Quartz CPO and kinematic analysis in deformed rocks devoid of visible stretching lineations: An integrated AMS and EBSD investigation

Abstract

Kinematic analysis of deformed rocks requires study of structures in a section parallel to the stretching lineation and perpendicular to the foliation, i.e., XZ section of the strain ellipsoid. However, presence of stretching lineation is more of an exception rather than a norm in naturally deformed rocks. This raises challenges for kinematic studies. In this study the authors advocate use of Anisotropy of Magnetic Susceptibility (AMS) to identify the three principal axes of AMS ellipsoid (K1>K2>K3), which are equated with principal axes of the strain ellipsoid (X > Y > Z).
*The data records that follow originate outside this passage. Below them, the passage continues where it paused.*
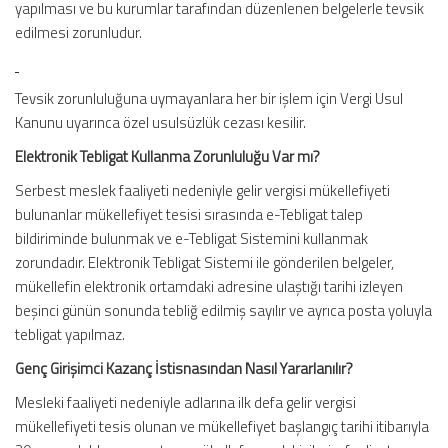
yapılması ve bu kurumlar tarafından düzenlenen belgelerle tevsik
edilmesi zorunludur.
Tevsik zorunluluğuna uymayanlara her bir işlem için Vergi Usul
Kanunu uyarınca özel usulsüzlük cezası kesilir.
Elektronik Tebligat Kullanma Zorunluluğu Var mı?
Serbest meslek faaliyeti nedeniyle gelir vergisi mükellefiyeti
bulunanlar mükellefiyet tesisi sırasında e-Tebligat talep
bildiriminde bulunmak ve e-Tebligat Sistemini kullanmak
zorundadır. Elektronik Tebligat Sistemi ile gönderilen belgeler,
mükellefin elektronik ortamdaki adresine ulaştığı tarihi izleyen
beşinci günün sonunda tebliğ edilmiş sayılır ve ayrıca posta yoluyla
tebligat yapılmaz.
Genç Girişimci Kazanç İstisnasından Nasıl Yararlanılır?
Mesleki faaliyeti nedeniyle adlarına ilk defa gelir vergisi
mükellefiyeti tesis olunan ve mükellefiyet başlangıç tarihi itibarıyla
This helps identify X direction of strain ellipsoid in deformed rocks that lack visible stretching lineations. It is proposed that a section prepared parallel to the K1K3 plane of a deformed rock can be treated as equivalent to XZ section of strain ellipsoid, thus making it possible to perform kinematic studies in a rock that did not have stretching lineation. Use of this method is demonstrated on massive metavolcanic rocks of Hutti region (Dharwar Craton, South India), which is replete with quartz veins that contain gold. Crystallographic Preferred Orientation (CPO) of quartz veins is measured using SEM-EBSD studies of thin sections prepared parallel to K1K3 plane of the host rock. Obtained data help recognize the presence of down-dip sense of movement as well as strain partitioning within veins, which are aspects that were not recognized in earlier studies. It is concluded that integration of AMS and SEM-EBSD studies will play an important role in kinematic studies in future.